Jest zima, jest zimno. Na zimne dni najlepsze są zupy. Takie, które pełnią funkcję dania jednogarnkowego. Do takich właśnie zup należy barszcz ukraiński. Mamy na niego niezawodny przepis. Oto jak go robię:
Ucieram na tarce marchew, drobno kroję cebulę, do tego dorzucam posiekaną
kapustę kiszoną i jeden ząbek czosnku. Dodaję sól, pieprz i smażę. Jak już
usmażę - odstawiamy na bok.
W tym samym czasie gotuję barszcz, zwykły,
na żeberkach. Jak barszcz już się ugotuje - dodaję do niego
smażone warzywa (tamtą marchewkę z tamtą kapustą) a buraki albo kroję, albo nie (zależy czy mam ochotę również
jeść je w zupie). Żeberka również zostawiam w zupie, wyjęte obok, na talerzyk, posolone, są rozkoszą dla każdego niewegańskiego podniebienia.
Do tego fasola - moczona w nocy, gotowana obok.
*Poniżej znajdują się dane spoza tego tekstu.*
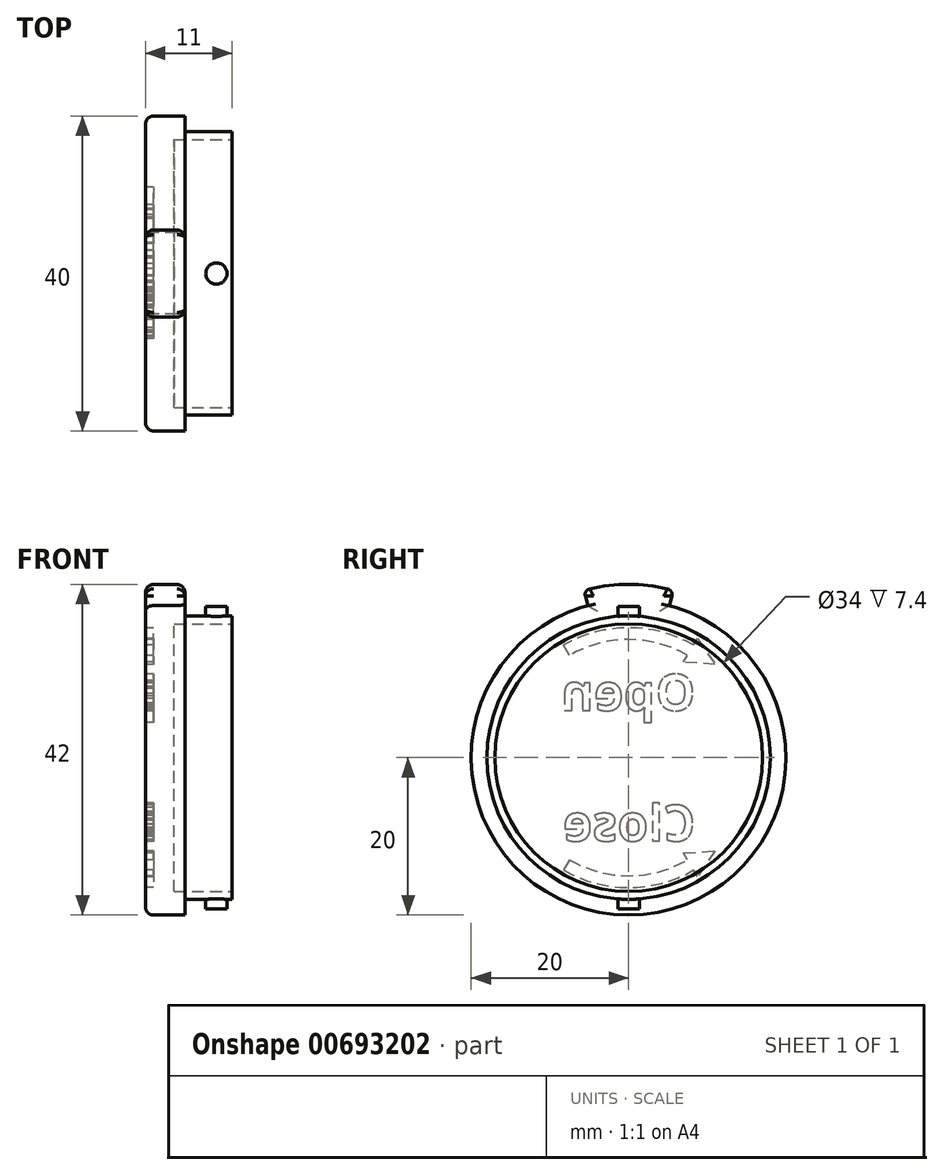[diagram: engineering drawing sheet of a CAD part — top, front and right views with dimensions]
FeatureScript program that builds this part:
annotation { "Feature Type Name" : "Feature", "Feature Type Description" : "" }
export const myFeature = defineFeature(function(context is Context, id is Id, definition is map)
    precondition{}
    {
        {
            var Q0;
            Q0=qCreatedBy(makeId("Front.planeOp"),FACE);
            var sketch = newSketch(context, id + "F0", { "sketchPlane" : qUnion([Q0])});
            skLineSegment(sketch, "E0", {"start": v(0, 0) * mm, "end": v(0, 20) * mm});
            skLineSegment(sketch, "E1", {"start": v(0, 20) * mm, "end": v(5, 20) * mm});
            skLineSegment(sketch, "E2", {"start": v(5, 20) * mm, "end": v(5, 18) * mm});
            skLineSegment(sketch, "E3", {"start": v(5, 18) * mm, "end": v(11, 18) * mm});
            skLineSegment(sketch, "E4", {"start": v(11, 18) * mm, "end": v(11, 17) * mm});
            skLineSegment(sketch, "E5", {"start": v(11, 17) * mm, "end": v(3.6, 17) * mm});
            skLineSegment(sketch, "E6", {"start": v(3.6, 17) * mm, "end": v(3.6, 0) * mm});
            skLineSegment(sketch, "E7", {"start": v(3.6, 0) * mm, "end": v(0, 0) * mm});
            skSolve(sketch);
        }
        {
            var Q0;
            Q0 = qSketchRegion(id + "F0", true);
            var Q1;
            Q1=sQuery(id+"F0.wireOp",EDGE,"E6");
            var Q2;
            Q2=sQuery(id+"F0.wireOp",EDGE,"E0");
            var Q3;
            Q3=sQuery(id+"F0.wireOp",EDGE,"E1");
            var Q4;
            Q4=sQuery(id+"F0.wireOp",EDGE,"E2");
            var Q5;
            Q5=sQuery(id+"F0.wireOp",EDGE,"E3");
            var Q6;
            Q6=sQuery(id+"F0.wireOp",EDGE,"E5");
            var Q7;
            Q7=sQuery(id+"F0.wireOp",EDGE,"E4");
            var Q8;
            Q8=sQuery(id+"F0.wireOp",EDGE,"E7");
            revolve(context, id + "F1", {"surfaceOperationType" : NewSurfaceOperationType.ADD, "entities" : qUnion([Q0]), "surfaceEntities" : qUnion([Q1, Q2, Q3, Q4, Q5, Q6, Q7]), "axis" : qUnion([Q8]), "revolveType" : RevolveType.FULL});
        }
        {
            var Q0;
            Q0=qCreatedBy(makeId("Top.planeOp"),FACE);
            var sketch = newSketch(context, id + "F2", { "sketchPlane" : qUnion([Q0])});
            skCircle(sketch, "E8", {"center": v(9, 0) * mm, "radius": 1.35 * mm});
            skSolve(sketch);
        }
        {
            var Q0;
            Q0=makeQuery(id+"F2.imprint","IMPRINT",FACE,{"disambiguationData":[TD([[makeQuery(id+"F2.imprint","IMPRINT",EDGE,{"derivedFrom":sQuery(id+"F2.wireOp",EDGE,"E8")}),1.0]])]});
            extrude(context, id + "F3", {"entities" : qUnion([Q0]), "operationType" : NewBodyOperationType.ADD, "depth" : 19.2 * mm, "offsetDistance" : 25 * mm, "hasSecondDirection" : true, "secondDirectionOppositeDirection" : true, "secondDirectionDepth" : 19.2 * mm});
        }
        {
            var Q0;
            Q0=makeQuery(id+"F1.opRevolve","SWEPT_FACE",FACE,{"disambiguationData":[OSD([sQuery(id+"F0.wireOp",EDGE,"E6")])]});
            extrude(context, id + "F4", {"entities" : qUnion([Q0]), "operationType" : NewBodyOperationType.REMOVE, "endBound" : BoundingType.THROUGH_ALL, "depth" : 25 * mm, "offsetDistance" : 25 * mm});
        }
        {
            var Q0;
            Q0=makeQuery(id+"F1.opRevolve","SWEPT_FACE",FACE,{"disambiguationData":[OSD([sQuery(id+"F0.wireOp",EDGE,"E0")])]});
            var sketch = newSketch(context, id + "F5", { "sketchPlane" : qUnion([Q0])});
            skArc(sketch, "E9", {"start": v(5.7, 21.25) * mm, "mid": v(0, 22) * mm, "end": v(-5.7, 21.25) * mm});
            skArc(sketch, "E10", {"start": v(4.92, 18.35) * mm, "mid": v(0, 19) * mm, "end": v(-4.92, 18.35) * mm});
            skLineSegment(sketch, "E11", {"start": v(-5.7, 21.25) * mm, "end": v(-4.92, 18.35) * mm});
            skLineSegment(sketch, "E12", {"start": v(4.92, 18.35) * mm, "end": v(5.7, 21.25) * mm});
            skSolve(sketch);
        }
        {
            var Q0;
            {var subQ0=sQuery(id+"F5.wireOp",EDGE,"E9");Q0=makeQuery(id+"F5.imprint","IMPRINT",FACE,{"disambiguationData":[TD([[makeQuery(id+"F5.imprint","IMPRINT",EDGE,{"derivedFrom":subQ0}),1.0]])]});}
            var Q1;
            Q1=makeQuery(id+"F1.opRevolve","SWEPT_FACE",FACE,{"disambiguationData":[OSD([sQuery(id+"F0.wireOp",EDGE,"E2")])]});
            extrude(context, id + "F6", {"entities" : qUnion([Q0]), "operationType" : NewBodyOperationType.ADD, "endBound" : BoundingType.UP_TO_SURFACE, "oppositeDirection" : true, "depth" : 25 * mm, "endBoundEntityFace" : qUnion([Q1]), "offsetDistance" : 25 * mm});
        }
        {
            var Q0;
            Q0=makeQuery(id+"F6.opExtrude","SWEPT_EDGE",EDGE,{"disambiguationData":[OSD([sQuery(id+"F0.wireOp",EDGE,"E0"),sQuery(id+"F0.wireOp",EDGE,"E1"),sQuery(id+"F5.wireOp",EDGE,"E12")])]});
            var Q1;
            Q1=makeQuery(id+"F6.opExtrude","SWEPT_EDGE",EDGE,{"disambiguationData":[OSD([sQuery(id+"F5.wireOp",EDGE,"E9"),sQuery(id+"F5.wireOp",EDGE,"E12")])]});
            var Q2;
            Q2=makeQuery(id+"F6.opExtrude","SWEPT_EDGE",EDGE,{"disambiguationData":[OSD([sQuery(id+"F5.wireOp",EDGE,"E9"),sQuery(id+"F5.wireOp",EDGE,"E11")])]});
            var Q3;
            Q3=makeQuery(id+"F6.opExtrude","SWEPT_EDGE",EDGE,{"disambiguationData":[OSD([sQuery(id+"F0.wireOp",EDGE,"E0"),sQuery(id+"F0.wireOp",EDGE,"E1"),sQuery(id+"F5.wireOp",EDGE,"E11")])]});
            fillet(context, id + "F7", {"entities" : qUnion([Q0, Q1, Q2, Q3]), "radius" : 0.75 * mm, "tangentPropagation" : true, "allowEdgeOverflow" : false});
        }
        {
            var Q0;
            {var subQ0=sQuery(id+"F5.wireOp",EDGE,"E12");var subQ1=sQuery(id+"F5.wireOp",EDGE,"E11");var subQ2=sQuery(id+"F5.wireOp",EDGE,"E9");var subQ3=sQuery(id+"F0.wireOp",EDGE,"E1");var subQ4=sQuery(id+"F0.wireOp",EDGE,"E0");Q0=makeQuery(id+"FgVMu1LWXXY3ssf_1.5.F6.boolean.opBoolean","MERGE",FACE,{"derivedFrom":[makeQuery(id+"FgVMu1LWXXY3ssf_1.4.F6.boolean.opBoolean","MERGE",FACE,{"derivedFrom":[makeQuery(id+"FgVMu1LWXXY3ssf_1.3.F6.boolean.opBoolean","MERGE",FACE,{"derivedFrom":[makeQuery(id+"FgVMu1LWXXY3ssf_1.2.F6.boolean.opBoolean","MERGE",FACE,{"derivedFrom":[makeQuery(id+"FgVMu1LWXXY3ssf_1.1.F6.boolean.opBoolean","MERGE",FACE,{"derivedFrom":[makeQuery(id+"FgVMu1LWXXY3ssf_1.-1.F6.boolean.opBoolean","MERGE",FACE,{"derivedFrom":[makeQuery(id+"FgVMu1LWXXY3ssf_1.-2.F6.boolean.opBoolean","MERGE",FACE,{"derivedFrom":[makeQuery(id+"FgVMu1LWXXY3ssf_1.-3.F6.boolean.opBoolean","MERGE",FACE,{"derivedFrom":[makeQuery(id+"FgVMu1LWXXY3ssf_1.-4.F6.boolean.opBoolean","MERGE",FACE,{"derivedFrom":[makeQuery(id+"FgVMu1LWXXY3ssf_1.-5.F6.boolean.opBoolean","MERGE",FACE,{"derivedFrom":[makeQuery(id+"F6.boolean.opBoolean","MERGE",FACE,{"derivedFrom":[makeQuery(id+"F1.opRevolve","SWEPT_FACE",FACE,{"disambiguationData":[OSD([subQ4])]}),makeQuery(id+"F6.opExtrude","CAP_FACE",FACE,{"disambiguationData":[OSD([subQ4,subQ3,subQ2,subQ1,subQ0])],"isStart":true})]}),makeQuery(id+"FgVMu1LWXXY3ssf_1.-5.F6.opExtrude","CAP_FACE",FACE,{"disambiguationData":[OSD([subQ4,subQ3,subQ2,subQ1,subQ0])],"isStart":true})]}),makeQuery(id+"FgVMu1LWXXY3ssf_1.-4.F6.opExtrude","CAP_FACE",FACE,{"disambiguationData":[OSD([subQ4,subQ3,subQ2,subQ1,subQ0])],"isStart":true})]}),makeQuery(id+"FgVMu1LWXXY3ssf_1.-3.F6.opExtrude","CAP_FACE",FACE,{"disambiguationData":[OSD([subQ4,subQ3,subQ2,subQ1,subQ0])],"isStart":true})]}),makeQuery(id+"FgVMu1LWXXY3ssf_1.-2.F6.opExtrude","CAP_FACE",FACE,{"disambiguationData":[OSD([subQ4,subQ3,subQ2,subQ1,subQ0])],"isStart":true})]}),makeQuery(id+"FgVMu1LWXXY3ssf_1.-1.F6.opExtrude","CAP_FACE",FACE,{"disambiguationData":[OSD([subQ4,subQ3,subQ2,subQ1,subQ0])],"isStart":true})]}),makeQuery(id+"FgVMu1LWXXY3ssf_1.1.F6.opExtrude","CAP_FACE",FACE,{"disambiguationData":[OSD([subQ4,subQ3,subQ2,subQ1,subQ0])],"isStart":true})]}),makeQuery(id+"FgVMu1LWXXY3ssf_1.2.F6.opExtrude","CAP_FACE",FACE,{"disambiguationData":[OSD([subQ4,subQ3,subQ2,subQ1,subQ0])],"isStart":true})]}),makeQuery(id+"FgVMu1LWXXY3ssf_1.3.F6.opExtrude","CAP_FACE",FACE,{"disambiguationData":[OSD([subQ4,subQ3,subQ2,subQ1,subQ0])],"isStart":true})]}),makeQuery(id+"FgVMu1LWXXY3ssf_1.4.F6.opExtrude","CAP_FACE",FACE,{"disambiguationData":[OSD([subQ4,subQ3,subQ2,subQ1,subQ0])],"isStart":true})]}),makeQuery(id+"FgVMu1LWXXY3ssf_1.5.F6.opExtrude","CAP_FACE",FACE,{"disambiguationData":[OSD([subQ4,subQ3,subQ2,subQ1,subQ0])],"isStart":true})]});}
            var Q1;
            Q1=makeQuery(id+"F6.opExtrude","CAP_EDGE",EDGE,{"disambiguationData":[OSD([sQuery(id+"F5.wireOp",EDGE,"E9")])],"isStart":false});
            fillet(context, id + "F8", {"entities" : qUnion([Q0, Q1]), "radius" : 1 * mm, "tangentPropagation" : true, "allowEdgeOverflow" : false});
        }
        {
            var Q0;
            {var subQ0=sQuery(id+"F5.wireOp",EDGE,"E10");Q0=makeQuery(id+"F5.imprint","IMPRINT",FACE,{"disambiguationData":[TD([[makeQuery(id+"F5.imprint","IMPRINT",EDGE,{"derivedFrom":subQ0}),1.0]])]});}
            var sketch = newSketch(context, id + "F9", { "sketchPlane" : qUnion([Q0])});
            skText(sketch, "E13", { "text": "Open", "fontName": "OpenSans-Bold.ttf"});
            skText(sketch, "E14", { "text": "Close", "fontName": "OpenSans-Bold.ttf"});
            skArc(sketch, "E15", {"start": v(-8.25, -14.29) * mm, "mid": v(0, -16.5) * mm, "end": v(8.25, -14.29) * mm});
            skLineSegment(sketch, "E16", {"start": v(-8.75, -15.16) * mm, "end": v(-8.25, -14.29) * mm});
            skLineSegment(sketch, "E17", {"start": v(-7, -12.12) * mm, "end": v(-10.99, -11.84) * mm});
            skLineSegment(sketch, "E18", {"start": v(-10.99, -11.84) * mm, "end": v(-8.75, -15.16) * mm});
            skLineSegment(sketch, "E19", {"start": v(-7.5, -13) * mm, "end": v(7.5, 13) * mm, "construction": true});
            skArc(sketch, "E20.trimOffspring", {"start": v(8.25, 14.29) * mm, "mid": v(0, 16.5) * mm, "end": v(-8.25, 14.29) * mm});
            skArc(sketch, "E21.trimOffspring", {"start": v(7.5, 13) * mm, "mid": v(0, 15) * mm, "end": v(-7.5, 13) * mm});
            skLineSegment(sketch, "E22.trimOffspring", {"start": v(7.5, -13) * mm, "end": v(8.25, -14.29) * mm});
            skArc(sketch, "E23.trimOffspring", {"start": v(-7.5, -13) * mm, "mid": v(0, -15) * mm, "end": v(7.5, -13) * mm});
            skLineSegment(sketch, "E24", {"start": v(-7.5, 13) * mm, "end": v(7.5, -13) * mm, "construction": true});
            skLineSegment(sketch, "E25.trimOffspring", {"start": v(-7.5, -13) * mm, "end": v(-7, -12.12) * mm});
            skLineSegment(sketch, "E26", {"start": v(7.5, 13) * mm, "end": v(8.25, 14.29) * mm});
            skLineSegment(sketch, "E27", {"start": v(-8.75, 15.16) * mm, "end": v(-10.99, 11.84) * mm});
            skLineSegment(sketch, "E28", {"start": v(-10.99, 11.84) * mm, "end": v(-7, 12.12) * mm});
            skLineSegment(sketch, "E29", {"start": v(-7, 12.12) * mm, "end": v(-7.5, 13) * mm});
            skLineSegment(sketch, "E30.trimOffspring", {"start": v(-8.25, 14.29) * mm, "end": v(-8.75, 15.16) * mm});
            const initialGuessF9  = {"E13": [-0.0085, 0.006, 1, 0, 0.0046], "E14": [-0.0085, -0.01058, 1, 0, 0.00458]};
            skSetInitialGuess(sketch, initialGuessF9);
            skSolve(sketch);
        }
        {
            var Q0;
            Q0 = qSketchRegion(id + "F9", true);
            extrude(context, id + "F10", {"entities" : qUnion([Q0]), "operationType" : NewBodyOperationType.REMOVE, "oppositeDirection" : true, "depth" : 1 * mm, "offsetDistance" : 25 * mm});
        }
    });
Oraz jeden-dwa suszone grzyby. I obowiązkowo czubata łyżka koncentratu pomidorowego.
Wszystko
razem gotuję z godzinę jeszcze, na wolnym ogniu. Podaję z kleksem śmietany na talerzu. SMACZNEGO i rozgrzewającego!
Ps. Do zupy można, ale nie trzeba, wkroić jeszcze ziemniaki. Ja zdecydowanie preferuję wersję bez nich. Bułka lub nic.